Lecture 10 - February 05

Continuous Data and Statistical Tests

  • Continuous data refers to quantitative data that can take an infinite number of values within a range, such as height, weight, or temperatures.

  • The median is a measure of central tendency utilized specifically for continuous data rather than categorical data.

Decision Criteria for Parametric vs Nonparametric Tests

  • Parametric Tests: Generally more powerful and require certain assumptions.

    • Normal Distribution: Determines if the data follows a bell-shaped distribution.

    • Equal Variances: Suggested to have comparable variability across groups.

Evaluating Tests for Normal Distribution

  1. Visual Inspection: Use standard deviation and spread of data (eyeballing it).

  2. QQ Plot (Quantile-Quantile Plot):

    • Compares two probability distributions visually.

    • Data points that lie along a linear line indicate normal distribution.

    • If data points curtail off either end, this signifies that data isn't normally distributed.

  3. Shapiro-Wilk Test:

    • Statistical test assessing the normality of data.

    • Null hypothesis: Data is normally distributed.

    • Critical p-value: If p < 0.05, data is considered non-normally distributed.

  4. Histogram: Bar charts for visual representation of data distribution with superimposed normal distribution for comparison.

Transforming Data for Normality

  • Researchers may apply transformations (log transformations or geometric means) to deal with non-normal distributions.

  • Commonly observed in nutritional studies like iron and B12 levels among different populations.

Criteria for Statistical Tests Selection

  • Type of Data: Categorized as either:

    • Inferential

    • Descriptive

    • Continuous (interval and ratio scales) vs Categorical (quantitative categories).

  • Participant Groups: Can be classified as:

    • Independent Participants

    • Paired Participants

  • Correlation of Measurements: Examine independence through study design.

  • Assumptions for Parametric Tests: Ensure data meets normality and equal variance criteria to proceed with parametric testing.

Example: Independent Samples T-Test

  • Compares means of two groups (e.g. vitamin D levels between students at different universities).

  • Null Hypothesis: No difference in means between the groups.

  • Types of Sample Data: Continuous.

    • Should be independently collected.

Statistical Output References
  • Example findings might display:

    • Mean of Mount: 52; CI: 45-58

    • Mean of Acadia: 75; CI: 67-83

    • p-value = 0.03 suggests statistical significance.

    • If confidence intervals do not overlap, means are statistically different.

Nonparametric Tests

  • Apply when parametric assumptions of normality or equal variances fail.

  • Mann-Whitney U Test would be utilized for independent groups with skewed data distributions.

Chi-Square Tests

  • Categorical data comparison; examines observed vs expected frequencies to identify differences across populations, such as nutritional status.

  • p-values derived from chi-square analysis determine statistical significance.

General Principles of Statistical Tests

  • ANOVA (Analysis of Variance): Used when comparing means across three or more groups; helps adjust the p value and maintain alpha level without increasing type I error risk due to multiple comparisons.

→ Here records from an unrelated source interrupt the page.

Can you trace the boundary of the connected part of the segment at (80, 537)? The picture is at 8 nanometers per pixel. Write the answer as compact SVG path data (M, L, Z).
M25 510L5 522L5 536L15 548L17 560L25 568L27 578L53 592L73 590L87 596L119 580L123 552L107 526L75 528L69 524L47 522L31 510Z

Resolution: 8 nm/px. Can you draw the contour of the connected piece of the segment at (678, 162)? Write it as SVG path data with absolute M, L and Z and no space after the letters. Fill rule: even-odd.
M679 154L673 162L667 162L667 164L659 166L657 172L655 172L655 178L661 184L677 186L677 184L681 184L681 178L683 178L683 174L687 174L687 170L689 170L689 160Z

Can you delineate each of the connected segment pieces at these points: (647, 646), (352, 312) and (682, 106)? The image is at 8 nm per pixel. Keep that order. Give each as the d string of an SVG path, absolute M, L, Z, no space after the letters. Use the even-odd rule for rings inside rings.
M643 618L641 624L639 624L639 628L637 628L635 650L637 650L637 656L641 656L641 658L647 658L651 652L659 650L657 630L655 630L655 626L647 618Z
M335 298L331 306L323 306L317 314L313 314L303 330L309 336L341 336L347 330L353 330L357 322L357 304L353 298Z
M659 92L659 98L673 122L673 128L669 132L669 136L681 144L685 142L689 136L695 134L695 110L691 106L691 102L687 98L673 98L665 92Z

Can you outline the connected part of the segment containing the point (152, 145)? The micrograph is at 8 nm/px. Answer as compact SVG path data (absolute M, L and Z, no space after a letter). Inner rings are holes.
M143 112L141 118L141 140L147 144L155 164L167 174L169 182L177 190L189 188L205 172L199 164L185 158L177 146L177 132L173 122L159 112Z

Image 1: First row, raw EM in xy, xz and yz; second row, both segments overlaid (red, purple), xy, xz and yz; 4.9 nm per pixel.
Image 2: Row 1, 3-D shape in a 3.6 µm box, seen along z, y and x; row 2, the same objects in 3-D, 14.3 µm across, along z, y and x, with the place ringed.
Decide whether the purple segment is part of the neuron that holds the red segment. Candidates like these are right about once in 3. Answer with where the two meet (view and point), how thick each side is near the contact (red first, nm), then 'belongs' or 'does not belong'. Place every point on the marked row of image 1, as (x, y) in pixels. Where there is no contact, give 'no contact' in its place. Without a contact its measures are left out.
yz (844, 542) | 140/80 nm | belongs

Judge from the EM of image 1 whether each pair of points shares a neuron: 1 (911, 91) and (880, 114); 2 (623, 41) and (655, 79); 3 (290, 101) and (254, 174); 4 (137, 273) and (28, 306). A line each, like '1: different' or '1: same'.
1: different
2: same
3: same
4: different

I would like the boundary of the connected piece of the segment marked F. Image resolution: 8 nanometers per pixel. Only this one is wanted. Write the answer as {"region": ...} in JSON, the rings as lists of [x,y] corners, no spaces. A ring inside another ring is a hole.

Follow-up Analysis with Post Hoc Tests
  • Post hoc tests (e.g., Tukey’s) required to pinpoint which specific groups differ following ANOVA results.

Correlation and Regression Analysis

  • Correlation Coefficient (r) quantifies strength of relationship between two variables from -1 (perfect negative) to +1 (perfect positive) with 0 meaning no correlation.

  • Regression Models:

    • Y = mX + b: Statistical modeling predicting outcomes based on independent variable's changes.

    • R-squared indicates the percentage of variance explained by the independent variable in the model (ranging from 0 to 1).

Important Distinction
  • Correlation (r) vs R-squared: Confusion is common, understand their different ranges and what they represent.

  • Nonparametric correlation (Spearman’s rho) applicable when data does not meet parametric assumptions.

Practical Data Interpretation and Application

  • Statistical findings should always include context: p-values, confidence intervals, descriptive statistics that elucidate data significance and practical relevance.

  • Correlational results should clarify their curative implications and highlight clearly the limits of what they indicate (i.e., Association does not imply causation).